What you should do >> Turn every line of the material below into a numbered list, leaving out any blank lines.

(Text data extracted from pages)
===

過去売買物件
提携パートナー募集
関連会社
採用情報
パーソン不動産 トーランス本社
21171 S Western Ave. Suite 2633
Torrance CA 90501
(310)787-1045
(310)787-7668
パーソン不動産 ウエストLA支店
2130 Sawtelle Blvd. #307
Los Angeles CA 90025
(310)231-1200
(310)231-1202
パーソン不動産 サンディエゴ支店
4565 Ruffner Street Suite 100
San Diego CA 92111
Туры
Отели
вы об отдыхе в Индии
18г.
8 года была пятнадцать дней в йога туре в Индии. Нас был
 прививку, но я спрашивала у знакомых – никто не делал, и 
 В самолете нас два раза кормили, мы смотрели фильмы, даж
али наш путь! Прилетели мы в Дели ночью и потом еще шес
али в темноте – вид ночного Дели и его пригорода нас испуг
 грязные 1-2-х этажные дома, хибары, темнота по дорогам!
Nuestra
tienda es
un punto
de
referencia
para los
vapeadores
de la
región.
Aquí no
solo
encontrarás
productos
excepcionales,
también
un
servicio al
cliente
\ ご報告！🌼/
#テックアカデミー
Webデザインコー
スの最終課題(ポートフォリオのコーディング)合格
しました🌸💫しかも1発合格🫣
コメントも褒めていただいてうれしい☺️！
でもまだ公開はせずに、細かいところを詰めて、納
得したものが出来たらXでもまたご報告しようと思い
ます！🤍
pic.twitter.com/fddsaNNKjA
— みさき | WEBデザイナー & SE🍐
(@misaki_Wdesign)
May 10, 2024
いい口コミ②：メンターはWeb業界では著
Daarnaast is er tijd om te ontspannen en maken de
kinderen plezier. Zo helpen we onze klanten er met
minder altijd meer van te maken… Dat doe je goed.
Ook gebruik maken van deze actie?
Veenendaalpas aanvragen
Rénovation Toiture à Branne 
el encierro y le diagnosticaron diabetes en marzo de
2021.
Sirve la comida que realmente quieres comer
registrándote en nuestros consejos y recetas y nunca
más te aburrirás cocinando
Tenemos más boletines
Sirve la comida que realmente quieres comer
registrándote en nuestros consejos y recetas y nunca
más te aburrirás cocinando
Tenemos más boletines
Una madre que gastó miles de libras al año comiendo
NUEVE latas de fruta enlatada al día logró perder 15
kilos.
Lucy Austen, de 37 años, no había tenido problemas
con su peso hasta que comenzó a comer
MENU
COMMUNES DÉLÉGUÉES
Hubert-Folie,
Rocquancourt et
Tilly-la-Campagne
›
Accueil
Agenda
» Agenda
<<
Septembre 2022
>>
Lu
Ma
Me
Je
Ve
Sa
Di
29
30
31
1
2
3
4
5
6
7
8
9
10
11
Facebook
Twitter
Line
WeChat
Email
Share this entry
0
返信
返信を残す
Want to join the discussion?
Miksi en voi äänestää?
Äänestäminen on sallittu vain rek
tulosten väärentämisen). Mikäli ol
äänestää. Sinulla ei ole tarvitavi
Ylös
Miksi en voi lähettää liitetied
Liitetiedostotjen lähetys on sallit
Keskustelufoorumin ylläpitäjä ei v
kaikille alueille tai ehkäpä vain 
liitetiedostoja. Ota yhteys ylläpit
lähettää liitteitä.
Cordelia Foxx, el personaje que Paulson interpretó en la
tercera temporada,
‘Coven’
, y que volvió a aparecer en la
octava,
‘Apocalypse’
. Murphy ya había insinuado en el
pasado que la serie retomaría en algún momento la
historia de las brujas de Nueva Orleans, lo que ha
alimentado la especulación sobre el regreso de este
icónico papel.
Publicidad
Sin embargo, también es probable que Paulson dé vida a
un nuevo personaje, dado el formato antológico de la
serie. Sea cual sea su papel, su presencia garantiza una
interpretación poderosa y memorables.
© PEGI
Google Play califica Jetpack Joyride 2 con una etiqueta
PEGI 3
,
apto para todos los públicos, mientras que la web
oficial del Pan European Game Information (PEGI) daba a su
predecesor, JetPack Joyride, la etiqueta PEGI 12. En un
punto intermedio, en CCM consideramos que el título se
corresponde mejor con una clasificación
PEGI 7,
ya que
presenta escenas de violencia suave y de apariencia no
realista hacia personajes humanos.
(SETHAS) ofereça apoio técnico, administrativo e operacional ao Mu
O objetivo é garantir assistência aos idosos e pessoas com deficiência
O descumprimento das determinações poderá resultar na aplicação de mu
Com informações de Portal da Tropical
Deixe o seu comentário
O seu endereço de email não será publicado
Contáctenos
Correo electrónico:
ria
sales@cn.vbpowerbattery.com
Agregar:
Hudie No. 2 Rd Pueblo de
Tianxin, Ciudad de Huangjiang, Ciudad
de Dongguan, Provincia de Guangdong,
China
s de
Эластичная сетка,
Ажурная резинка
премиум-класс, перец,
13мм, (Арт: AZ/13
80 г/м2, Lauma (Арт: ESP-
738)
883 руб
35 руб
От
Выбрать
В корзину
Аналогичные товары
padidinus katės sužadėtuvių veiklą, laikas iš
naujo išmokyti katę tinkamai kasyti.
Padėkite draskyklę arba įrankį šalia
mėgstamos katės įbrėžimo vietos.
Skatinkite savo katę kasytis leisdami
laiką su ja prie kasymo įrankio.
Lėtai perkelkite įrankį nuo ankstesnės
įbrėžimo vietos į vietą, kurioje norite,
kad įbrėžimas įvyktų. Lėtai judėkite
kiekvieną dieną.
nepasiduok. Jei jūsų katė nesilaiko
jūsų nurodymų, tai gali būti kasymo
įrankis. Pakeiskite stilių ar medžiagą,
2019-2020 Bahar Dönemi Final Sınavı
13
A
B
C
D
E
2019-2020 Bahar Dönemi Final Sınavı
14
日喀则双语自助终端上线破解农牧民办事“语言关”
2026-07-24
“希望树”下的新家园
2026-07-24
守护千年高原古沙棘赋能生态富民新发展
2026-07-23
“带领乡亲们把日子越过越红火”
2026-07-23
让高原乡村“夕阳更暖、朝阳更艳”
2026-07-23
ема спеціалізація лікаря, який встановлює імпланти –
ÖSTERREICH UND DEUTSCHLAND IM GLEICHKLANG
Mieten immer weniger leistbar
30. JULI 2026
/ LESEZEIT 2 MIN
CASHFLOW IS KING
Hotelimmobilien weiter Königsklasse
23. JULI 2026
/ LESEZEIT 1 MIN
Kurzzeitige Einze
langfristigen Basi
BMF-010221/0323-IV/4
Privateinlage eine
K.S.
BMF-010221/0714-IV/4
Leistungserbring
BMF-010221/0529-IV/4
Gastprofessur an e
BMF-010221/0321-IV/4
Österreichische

===

Written answer >>
1. 過去売買物件
2. 提携パートナー募集
3. 関連会社
4. 採用情報
5. パーソン不動産 トーランス本社
6. 21171 S Western Ave. Suite 2633
7. Torrance CA 90501
8. (310)787-1045
9. (310)787-7668
10. パーソン不動産 ウエストLA支店
11. 2130 Sawtelle Blvd. #307
12. Los Angeles CA 90025
13. (310)231-1200
14. (310)231-1202
15. パーソン不動産 サンディエゴ支店
16. 4565 Ruffner Street Suite 100
17. San Diego CA 92111
18. Туры
19. Отели
20. вы об отдыхе в Индии
21. 18г.
22. 8 года была пятнадцать дней в йога туре в Индии. Нас был
23.  прививку, но я спрашивала у знакомых – никто не делал, и 
24.  В самолете нас два раза кормили, мы смотрели фильмы, даж
25. али наш путь! Прилетели мы в Дели ночью и потом еще шес
26. али в темноте – вид ночного Дели и его пригорода нас испуг
27.  грязные 1-2-х этажные дома, хибары, темнота по дорогам!
28. Nuestra
29. tienda es
30. un punto
31. de
32. referencia
33. para los
34. vapeadores
35. de la
36. región.
37. Aquí no
38. solo
39. encontrarás
40. productos
41. excepcionales,
42. también
43. un
44. servicio al
45. cliente
46. \ ご報告！🌼/
47. #テックアカデミー
48. Webデザインコー
49. スの最終課題(ポートフォリオのコーディング)合格
50. しました🌸💫しかも1発合格🫣
51. コメントも褒めていただいてうれしい☺️！
52. でもまだ公開はせずに、細かいところを詰めて、納
53. 得したものが出来たらXでもまたご報告しようと思い
54. ます！🤍
55. pic.twitter.com/fddsaNNKjA
56. — みさき | WEBデザイナー & SE🍐
57. (@misaki_Wdesign)
58. May 10, 2024
59. いい口コミ②：メンターはWeb業界では著
60. Daarnaast is er tijd om te ontspannen en maken de
61. kinderen plezier. Zo helpen we onze klanten er met
62. minder altijd meer van te maken… Dat doe je goed.
63. Ook gebruik maken van deze actie?
64. Veenendaalpas aanvragen
65. Rénovation Toiture à Branne 
66. el encierro y le diagnosticaron diabetes en marzo de
67. 2021.
68. Sirve la comida que realmente quieres comer
69. registrándote en nuestros consejos y recetas y nunca
70. más te aburrirás cocinando
71. Tenemos más boletines
72. Sirve la comida que realmente quieres comer
73. registrándote en nuestros consejos y recetas y nunca
74. más te aburrirás cocinando
75. Tenemos más boletines
76. Una madre que gastó miles de libras al año comiendo
77. NUEVE latas de fruta enlatada al día logró perder 15
78. kilos.
79. Lucy Austen, de 37 años, no había tenido problemas
80. con su peso hasta que comenzó a comer
81. MENU
82. COMMUNES DÉLÉGUÉES
83. Hubert-Folie,
84. Rocquancourt et
85. Tilly-la-Campagne
86. ›
87. Accueil
88. Agenda
89. » Agenda
90. <<
91. Septembre 2022
92. >>
93. Lu
94. Ma
95. Me
96. Je
97. Ve
98. Sa
99. Di
100. 29
101. 30
102. 31
103. 1
104. 2
105. 3
106. 4
107. 5
108. 6
109. 7
110. 8
111. 9
112. 10
113. 11
114. Facebook
115. Twitter
116. Line
117. WeChat
118. Email
119. Share this entry
120. 0
121. 返信
122. 返信を残す
123. Want to join the discussion?
124. Miksi en voi äänestää?
125. Äänestäminen on sallittu vain rek
126. tulosten väärentämisen). Mikäli ol
127. äänestää. Sinulla ei ole tarvitavi
128. Ylös
129. Miksi en voi lähettää liitetied
130. Liitetiedostotjen lähetys on sallit
131. Keskustelufoorumin ylläpitäjä ei v
132. kaikille alueille tai ehkäpä vain 
133. liitetiedostoja. Ota yhteys ylläpit
134. lähettää liitteitä.
135. Cordelia Foxx, el personaje que Paulson interpretó en la
136. tercera temporada,
137. ‘Coven’
138. , y que volvió a aparecer en la
139. octava,
140. ‘Apocalypse’
141. . Murphy ya había insinuado en el
142. pasado que la serie retomaría en algún momento la
143. historia de las brujas de Nueva Orleans, lo que ha
144. alimentado la especulación sobre el regreso de este
145. icónico papel.
146. Publicidad
147. Sin embargo, también es probable que Paulson dé vida a
148. un nuevo personaje, dado el formato antológico de la
149. serie. Sea cual sea su papel, su presencia garantiza una
150. interpretación poderosa y memorables.
151. © PEGI
152. Google Play califica Jetpack Joyride 2 con una etiqueta
153. PEGI 3
154. ,
155. apto para todos los públicos, mientras que la web
156. oficial del Pan European Game Information (PEGI) daba a su
157. predecesor, JetPack Joyride, la etiqueta PEGI 12. En un
158. punto intermedio, en CCM consideramos que el título se
159. corresponde mejor con una clasificación
160. PEGI 7,
161. ya que
162. presenta escenas de violencia suave y de apariencia no
163. realista hacia personajes humanos.
164. (SETHAS) ofereça apoio técnico, administrativo e operacional ao Mu
165. O objetivo é garantir assistência aos idosos e pessoas com deficiência
166. O descumprimento das determinações poderá resultar na aplicação de mu
167. Com informações de Portal da Tropical
168. Deixe o seu comentário
169. O seu endereço de email não será publicado
170. Contáctenos
171. Correo electrónico:
172. ria
173. sales@cn.vbpowerbattery.com
174. Agregar:
175. Hudie No. 2 Rd Pueblo de
176. Tianxin, Ciudad de Huangjiang, Ciudad
177. de Dongguan, Provincia de Guangdong,
178. China
179. s de
180. Эластичная сетка,
181. Ажурная резинка
182. премиум-класс, перец,
183. 13мм, (Арт: AZ/13
184. 80 г/м2, Lauma (Арт: ESP-
185. 738)
186. 883 руб
187. 35 руб
188. От
189. Выбрать
190. В корзину
191. Аналогичные товары
192. padidinus katės sužadėtuvių veiklą, laikas iš
193. naujo išmokyti katę tinkamai kasyti.
194. Padėkite draskyklę arba įrankį šalia
195. mėgstamos katės įbrėžimo vietos.
196. Skatinkite savo katę kasytis leisdami
197. laiką su ja prie kasymo įrankio.
198. Lėtai perkelkite įrankį nuo ankstesnės
199. įbrėžimo vietos į vietą, kurioje norite,
200. kad įbrėžimas įvyktų. Lėtai judėkite
201. kiekvieną dieną.
202. nepasiduok. Jei jūsų katė nesilaiko
203. jūsų nurodymų, tai gali būti kasymo
204. įrankis. Pakeiskite stilių ar medžiagą,
205. 2019-2020 Bahar Dönemi Final Sınavı
206. 13
207. A
208. B
209. C
210. D
211. E
212. 2019-2020 Bahar Dönemi Final Sınavı
213. 14
214. 日喀则双语自助终端上线破解农牧民办事“语言关”
215. 2026-07-24
216. “希望树”下的新家园
217. 2026-07-24
218. 守护千年高原古沙棘赋能生态富民新发展
219. 2026-07-23
220. “带领乡亲们把日子越过越红火”
221. 2026-07-23
222. 让高原乡村“夕阳更暖、朝阳更艳”
223. 2026-07-23
224. ема спеціалізація лікаря, який встановлює імпланти –
225. ÖSTERREICH UND DEUTSCHLAND IM GLEICHKLANG
226. Mieten immer weniger leistbar
227. 30. JULI 2026
228. / LESEZEIT 2 MIN
229. CASHFLOW IS KING
230. Hotelimmobilien weiter Königsklasse
231. 23. JULI 2026
232. / LESEZEIT 1 MIN
233. Kurzzeitige Einze
234. langfristigen Basi
235. BMF-010221/0323-IV/4
236. Privateinlage eine
237. K.S.
238. BMF-010221/0714-IV/4
239. Leistungserbring
240. BMF-010221/0529-IV/4
241. Gastprofessur an e
242. BMF-010221/0321-IV/4
243. Österreichische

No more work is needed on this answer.